Old Fat Man Adventures
Interesting point, Barney, though I'm not sure that all owners of hard‑shell kayaks will welcome the "SINK" appellation. But then "SOT" doesn't have the happiest of connotations, either, does it?
As your letter makes clear, the utility of deck lines is a subject of some controversy, with perimeter lines being probably the most controversial of all. I'd agree that thin, loose, poorly anchored stuff is worse than useless, as you suggest — and a snagging hazard, to boot. But ¼‑inch (6 mm) line, taut and well‑anchored, can make the business of righting and re‑entering a boat easier. At least that's been my experience. Moreover, I've found some SOTs to be slippery beasts, with too few good handholds and too many sharp edges. And while I suspect I've just been unlucky here — though I note that Louise found sharp edges to be a problem on an otherwise admirable boat — I can't say I've ever experienced comparable difficulties in righting a swamped canoe or hard‑shell kayak. On the other hand, re‑entering and bailing any wallowing, waterlogged craft can be a trial. (In fact, I find re‑entering a swamped kayak without assistance all but impossible.) Of course, that's what flotation is for: to displace water and make re‑entry and bailing easier. It works. I've emptied swamped (but flotation‑filled) canoes in mid‑river, while "parked" in a big, bouncing eddy. It's easier with two paddlers in the boat, of course.
To return for a moment to the subject of re‑entering a swamped hard‑shell kayak: There's one nifty trick that makes the impossible possible, if not quite practicable. It involves sliding back into the flooded cockpit — that's a bit of gymnastic exercise in its own right! — fitting your spray skirt into place, and then rolling back up and pumping ship. With enough practice, along with ample flotation and a good integral bilge pump, this works a treat in a heated pool or placid farm pond. Well, it does for some folks, anyway. Farwell got so he could do it with some degree of confidence in sheltered waters, but neither of us has ever had occasion to attempt it in a hard chance on a choppy seaway. And I'm not unhappy about that, either.
Barney wrote back later, describing his technique for righting an overturned SOT in more detail:
If the SOT is upside down, you reach under it and grab the opposite side handle, then pull the boat to you, and it flips right side up and ready for entry. Even with my canoe and SINK stuffed with flotation, the boats did not have enough freeboard to keep up with the small waves (a minimum height of one foot or so) that are ever‑present on Texas lakes and bays. The boats rode upright just fine, but still were very hard to get bailed out. The hand pump I had purchased worked very well with a big blast for every stroke. I personally am a major fan of spray decks for the areas I frequent. When bailing out in a lake or bay, the spray deck helps tremendously for keeping the wave splashes out of the interior.
I wonder if the big difference in our home waters comes into this discussion.

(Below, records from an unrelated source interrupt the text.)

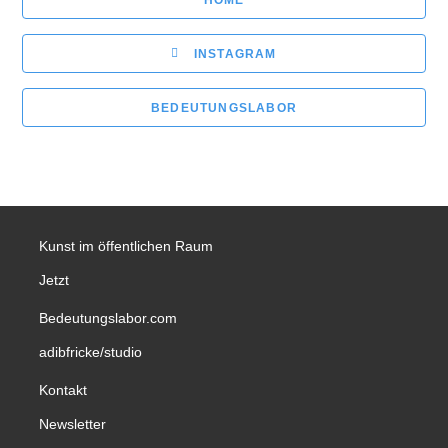
INSTAGRAM
BEDEUTUNGSLABOR
Kunst im öffentlichen Raum
Jetzt
Bedeutungslabor.com
adibfricke/studio
Kontakt
Newsletter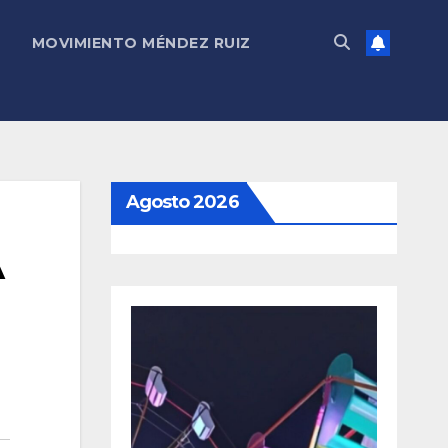
MOVIMIENTO MÉNDEZ RUIZ
Agosto 2026
A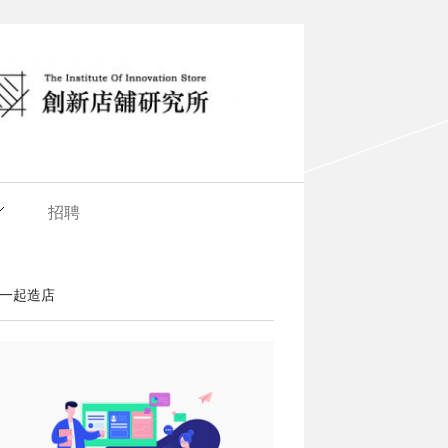
招聘
一起造店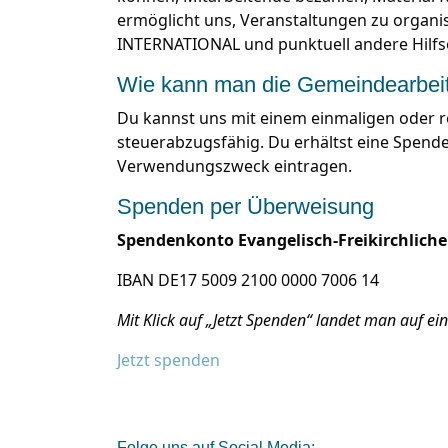
ermöglicht uns, Veranstaltungen zu organi
INTERNATIONAL und punktuell andere Hilfs
Wie kann man die Gemeindearbeit 
Du kannst uns mit einem einmaligen oder 
steuerabzugsfähig. Du erhältst eine Spend
Verwendungszweck eintragen.
Spenden per Überweisung
Spendenkonto Evangelisch-Freikirchliche
IBAN DE17 5009 2100 0000 7006 14
Mit Klick auf
„Jetzt Spenden“
landet man auf eine
Jetzt spenden
Folge uns auf Social Media: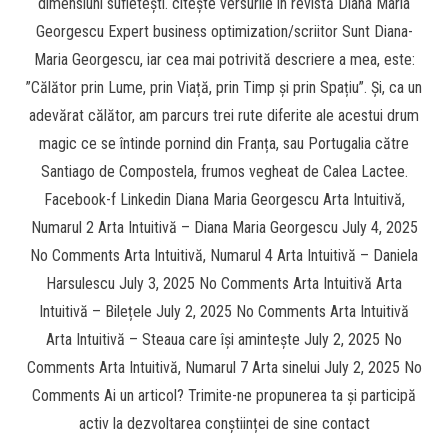
dimensiuni sufletești. citește versurile în revistă Diana Maria
Georgescu Expert business optimization/scriitor Sunt Diana-
Maria Georgescu, iar cea mai potrivită descriere a mea, este:
”Călător prin Lume, prin Viață, prin Timp și prin Spațiu”. Și, ca un
adevărat călător, am parcurs trei rute diferite ale acestui drum
magic ce se întinde pornind din Franța, sau Portugalia către
Santiago de Compostela, frumos vegheat de Calea Lactee.
Facebook-f Linkedin Diana Maria Georgescu Arta Intuitivă,
Numarul 2 Arta Intuitivă – Diana Maria Georgescu July 4, 2025
No Comments Arta Intuitivă, Numarul 4 Arta Intuitivă – Daniela
Harsulescu July 3, 2025 No Comments Arta Intuitivă Arta
Intuitivă – Bilețele July 2, 2025 No Comments Arta Intuitivă
Arta Intuitivă – Steaua care își amintește July 2, 2025 No
Comments Arta Intuitivă, Numarul 7 Arta sinelui July 2, 2025 No
Comments Ai un articol? Trimite-ne propunerea ta și participă
activ la dezvoltarea conștiinței de sine contact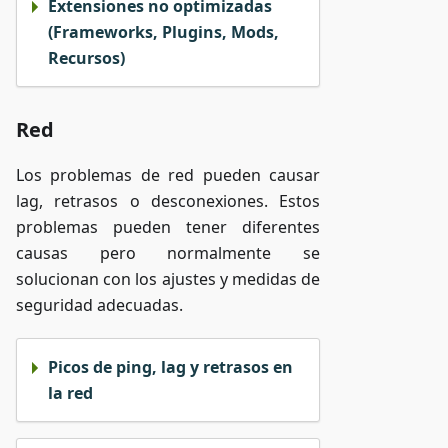
Extensiones no optimizadas
(Frameworks, Plugins, Mods,
Recursos)
Red
Los problemas de red pueden causar
lag, retrasos o desconexiones. Estos
problemas pueden tener diferentes
causas pero normalmente se
solucionan con los ajustes y medidas de
seguridad adecuadas.
Picos de ping, lag y retrasos en
la red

I have never played on a small river or moving stream. The smallest river I have been on was the Columbia up in Washington, and it was wider than a lot of Laguna Madre down here on the coast.
To which Tamia then replied:
I couldn't agree more, Barney. Righting and bailing a boat in open water is a very different affair than dealing with a swamped canoe or kayak in a rapids, where there's (almost) always the option of beaching the boat. Which is why sea kayakers seldom venture out alone. A companion — or better yet, two companions — can be a great help when you get into trouble on big water, though even with a couple of strong, well‑drilled helpers, an assisted deep‑water rescue will prove a lot more difficult in a seaway than it was when practiced in a heated, Olympic‑sized pool, where such rescues are often rehearsed. Which is why kayakers place such stock in perfecting their rolls, of course. As you know, I'm sure.
In any event, you've given me food for thought, Barney — and a welcome excuse to tackle a few total immersion exercises this summer, when the temperature in our northern lakes finally struggles above the 60‑degree mark. The things we do in order to have too much fun, eh?